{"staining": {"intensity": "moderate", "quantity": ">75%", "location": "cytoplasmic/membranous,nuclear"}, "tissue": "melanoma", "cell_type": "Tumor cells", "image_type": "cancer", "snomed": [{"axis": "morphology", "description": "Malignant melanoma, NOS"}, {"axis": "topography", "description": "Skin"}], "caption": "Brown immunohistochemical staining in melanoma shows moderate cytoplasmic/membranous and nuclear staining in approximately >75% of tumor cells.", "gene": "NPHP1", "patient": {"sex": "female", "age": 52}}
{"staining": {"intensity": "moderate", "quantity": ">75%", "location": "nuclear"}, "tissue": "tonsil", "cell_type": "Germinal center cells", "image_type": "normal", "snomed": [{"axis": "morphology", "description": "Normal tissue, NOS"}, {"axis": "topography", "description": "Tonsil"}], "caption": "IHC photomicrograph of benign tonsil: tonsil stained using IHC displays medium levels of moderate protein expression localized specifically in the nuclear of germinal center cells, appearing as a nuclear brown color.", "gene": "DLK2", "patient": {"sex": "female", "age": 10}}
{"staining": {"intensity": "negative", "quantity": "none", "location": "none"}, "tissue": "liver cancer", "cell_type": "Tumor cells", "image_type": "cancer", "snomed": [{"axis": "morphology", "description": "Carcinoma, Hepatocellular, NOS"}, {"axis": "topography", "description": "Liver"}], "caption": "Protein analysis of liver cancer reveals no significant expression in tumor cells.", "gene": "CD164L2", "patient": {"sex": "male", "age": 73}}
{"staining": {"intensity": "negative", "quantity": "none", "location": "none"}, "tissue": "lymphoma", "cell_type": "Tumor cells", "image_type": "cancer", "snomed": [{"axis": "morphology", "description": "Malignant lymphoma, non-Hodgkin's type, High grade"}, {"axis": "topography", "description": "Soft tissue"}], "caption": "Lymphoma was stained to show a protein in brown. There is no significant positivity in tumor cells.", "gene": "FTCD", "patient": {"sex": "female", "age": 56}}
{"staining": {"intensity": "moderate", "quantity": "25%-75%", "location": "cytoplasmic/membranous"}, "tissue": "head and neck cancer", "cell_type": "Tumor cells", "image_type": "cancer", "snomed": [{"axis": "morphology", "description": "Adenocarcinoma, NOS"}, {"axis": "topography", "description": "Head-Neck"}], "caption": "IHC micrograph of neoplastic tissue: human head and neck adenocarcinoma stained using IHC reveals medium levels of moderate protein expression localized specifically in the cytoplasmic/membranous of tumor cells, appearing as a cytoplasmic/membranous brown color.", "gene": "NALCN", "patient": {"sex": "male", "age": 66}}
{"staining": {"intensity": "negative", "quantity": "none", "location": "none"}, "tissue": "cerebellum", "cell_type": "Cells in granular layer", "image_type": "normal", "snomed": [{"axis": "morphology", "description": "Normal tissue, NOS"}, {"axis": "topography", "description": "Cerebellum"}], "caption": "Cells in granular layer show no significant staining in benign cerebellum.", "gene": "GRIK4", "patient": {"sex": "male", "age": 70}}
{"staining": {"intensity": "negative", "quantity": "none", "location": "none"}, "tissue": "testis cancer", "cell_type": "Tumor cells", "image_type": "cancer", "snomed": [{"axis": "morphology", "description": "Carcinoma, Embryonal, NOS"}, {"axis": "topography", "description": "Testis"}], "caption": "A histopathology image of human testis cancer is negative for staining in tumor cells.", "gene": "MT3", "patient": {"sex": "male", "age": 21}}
------------
WHAT YOU SHOULD DO → Set the entries down again, unchanged and complete.

RESPONSE TO THE EXERCISE →
{"staining": {"intensity": "moderate", "quantity": ">75%", "location": "cytoplasmic/membranous,nuclear"}, "tissue": "melanoma", "cell_type": "Tumor cells", "image_type": "cancer", "snomed": [{"axis": "morphology", "description": "Malignant melanoma, NOS"}, {"axis": "topography", "description": "Skin"}], "caption": "Brown immunohistochemical staining in melanoma shows moderate cytoplasmic/membranous and nuclear staining in approximately >75% of tumor cells.", "gene": "NPHP1", "patient": {"sex": "female", "age": 52}}
{"staining": {"intensity": "moderate", "quantity": ">75%", "location": "nuclear"}, "tissue": "tonsil", "cell_type": "Germinal center cells", "image_type": "normal", "snomed": [{"axis": "morphology", "description": "Normal tissue, NOS"}, {"axis": "topography", "description": "Tonsil"}], "caption": "IHC photomicrograph of benign tonsil: tonsil stained using IHC displays medium levels of moderate protein expression localized specifically in the nuclear of germinal center cells, appearing as a nuclear brown color.", "gene": "DLK2", "patient": {"sex": "female", "age": 10}}
{"staining": {"intensity": "negative", "quantity": "none", "location": "none"}, "tissue": "liver cancer", "cell_type": "Tumor cells", "image_type": "cancer", "snomed": [{"axis": "morphology", "description": "Carcinoma, Hepatocellular, NOS"}, {"axis": "topography", "description": "Liver"}], "caption": "Protein analysis of liver cancer reveals no significant expression in tumor cells.", "gene": "CD164L2", "patient": {"sex": "male", "age": 73}}
{"staining": {"intensity": "negative", "quantity": "none", "location": "none"}, "tissue": "lymphoma", "cell_type": "Tumor cells", "image_type": "cancer", "snomed": [{"axis": "morphology", "description": "Malignant lymphoma, non-Hodgkin's type, High grade"}, {"axis": "topography", "description": "Soft tissue"}], "caption": "Lymphoma was stained to show a protein in brown. There is no significant positivity in tumor cells.", "gene": "FTCD", "patient": {"sex": "female", "age": 56}}
{"staining": {"intensity": "moderate", "quantity": "25%-75%", "location": "cytoplasmic/membranous"}, "tissue": "head and neck cancer", "cell_type": "Tumor cells", "image_type": "cancer", "snomed": [{"axis": "morphology", "description": "Adenocarcinoma, NOS"}, {"axis": "topography", "description": "Head-Neck"}], "caption": "IHC micrograph of neoplastic tissue: human head and neck adenocarcinoma stained using IHC reveals medium levels of moderate protein expression localized specifically in the cytoplasmic/membranous of tumor cells, appearing as a cytoplasmic/membranous brown color.", "gene": "NALCN", "patient": {"sex": "male", "age": 66}}
{"staining": {"intensity": "negative", "quantity": "none", "location": "none"}, "tissue": "cerebellum", "cell_type": "Cells in granular layer", "image_type": "normal", "snomed": [{"axis": "morphology", "description": "Normal tissue, NOS"}, {"axis": "topography", "description": "Cerebellum"}], "caption": "Cells in granular layer show no significant staining in benign cerebellum.", "gene": "GRIK4", "patient": {"sex": "male", "age": 70}}
{"staining": {"intensity": "negative", "quantity": "none", "location": "none"}, "tissue": "testis cancer", "cell_type": "Tumor cells", "image_type": "cancer", "snomed": [{"axis": "morphology", "description": "Carcinoma, Embryonal, NOS"}, {"axis": "topography", "description": "Testis"}], "caption": "A histopathology image of human testis cancer is negative for staining in tumor cells.", "gene": "MT3", "patient": {"sex": "male", "age": 21}}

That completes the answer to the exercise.